Cóż, wygląda na to, że
Steven Soderbergh napisał właśnie scenariusz sequela "
Seksu, kłamstw i kaset wideo". Tak, my też jesteśmy w niemym szoku.
Getty Images © Steven Ferdman We wczorajszym odcinku podcastu NightCap Live reżyser zdradził, że przymusowa izolacja pobudziła jego kreatywność do tego stopnia, że zdecydował się napisać kontynuację swojego wybitnego, nagrodzonego Złotą Palmą w Cannes, nominowanego do Oscara i zarchiwizowanego w Bibliotece Kongresu, debiutu.
Oddajmy głos reżyserowi: "Mam wrażenie, że w trakcie odosobnienia napisałem więcej istotnych rzeczy niż w trakcie reszty mojej kariery. A nigdy nie uważałem się za świetnego scenarzystę. Kiedyś pisałem, żeby zaistnieć - to była jedna z niewielu rzeczy, przed którymi nikt nie mógł mnie powstrzymać. Dorastałem niedaleko Baton Rouge, nie miałem żadnych związków z biznesem filmowym i to była jedyna droga. Dziś, w Nowym Jorku, piszę, by pozostać dobrze zorganizowanym i zdrowym na umyśle, żeby nie zwariować. Napisałem już trzy scenariusze. Jeden to nowy draft starego tekstu, drugi to adaptacja powieści, za którą zawsze chciałem się zabrać, a trzeci, oryginalny, to dalsze losy bohaterów mojego debiutu".
Niestety, tutaj historia się urywa.
Soderbergh nie zdradził, o czym będzie opowiadał sequel. Ani kiedy zamierza go zrealizować.

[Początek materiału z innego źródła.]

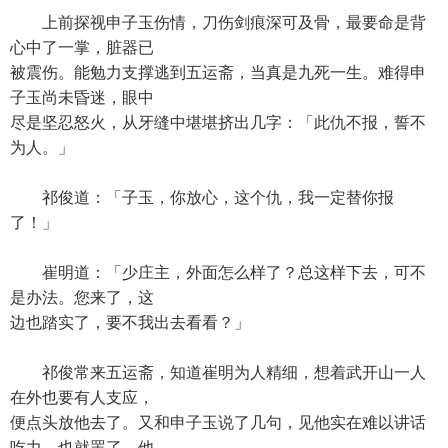
上前探视申子玉伤情，刀伤剑痕深可及骨，最要命是背
心中了一掌，脏器已
被震伤。能勉力支撑逃到五运斋，当真是九死一生。难得申
子玉尚未昏迷，眼中
尽是坚忍怒火，从牙缝中堪堪挤出几字：「此仇不报，誓不
为人。」
祁俊道：「子玉，你放心，这个仇，我一定替你报
了！」
崔明道：「少庄主，外面怎么样了？总这样下去，可不
是办法。您来了，这
边也踏实了，要不我出去看看？」
祁俊常来五运斋，知道崔明为人精细，想着武开山一人
在外也要有人支应，
便点头放他去了。又和申子玉说了几句，见他实在难以讲话
吃力，也就罢了。他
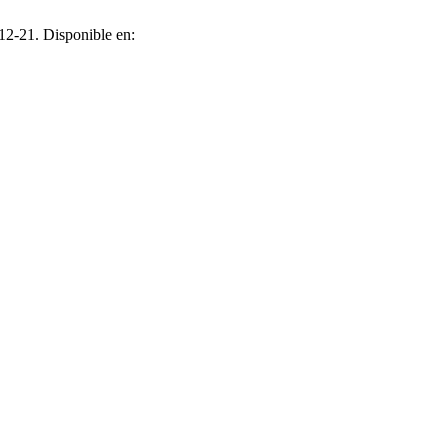
12-21. Disponible en:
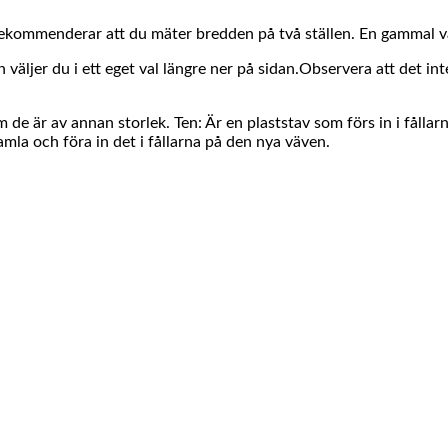
rekommenderar att du mäter bredden på två ställen. En gammal vä
ljer du i ett eget val längre ner på sidan.Observera att det int
e är av annan storlek. Ten: Är en plaststav som förs in i fållarn
la och föra in det i fållarna på den nya väven.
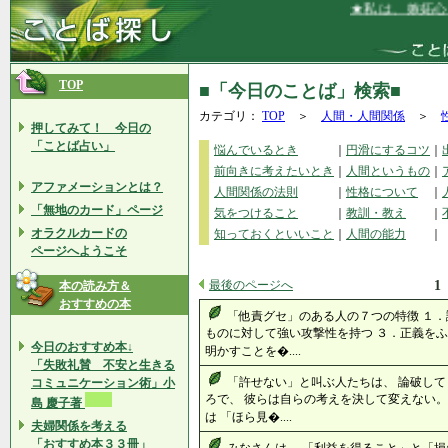
★私は、嫉妬心、
TOP
■「今日のことば」検索■
カテゴリ：
TOP
＞
人間・人間関係
＞
押してみて！ 今日の
「ことば占い」
悩んでいるとき
｜
円滑にするコツ
｜
前向きに考えたいとき
｜
人間というもの
｜
アファメーションとは？
人間関係の法則
｜
性格について
｜
「無地のカード」ページ
気をつけること
｜
教訓・教え
｜
オラクルカードの
知っておくといいこと
｜
人間の能力
｜
ページへようこそ
最後のページへ
1
本の読み方＆
おすすめの本
「他責グセ」のある人の７つの特徴 １．
ものに対して強い攻撃性を持つ ３．正義をふ
今日のおすすめ本↓
明かすことを�....
「失敗礼賛 不安と生きる
「許せない」と叫ぶ人たちは、 論破して
コミュニケーション術」小
ろで、 彼らは自らの考えを決して変えない。
島 慶子著
は 「ほら見�....
夫婦関係を考える
「おすすめ本３３冊」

Przypomnijmy, iż pierwszy film opowiadał historię młodego mężczyzny (
James Spader), który uwieczniał swoje życie erotyczne oraz intymne zwierzenia partnerek na tytułowych kasetach. I łatwo sobie wyobrazić film, który reinterpretuje tę historię w dynamicznym świecie nowych mediów. To jak, podekscytowani?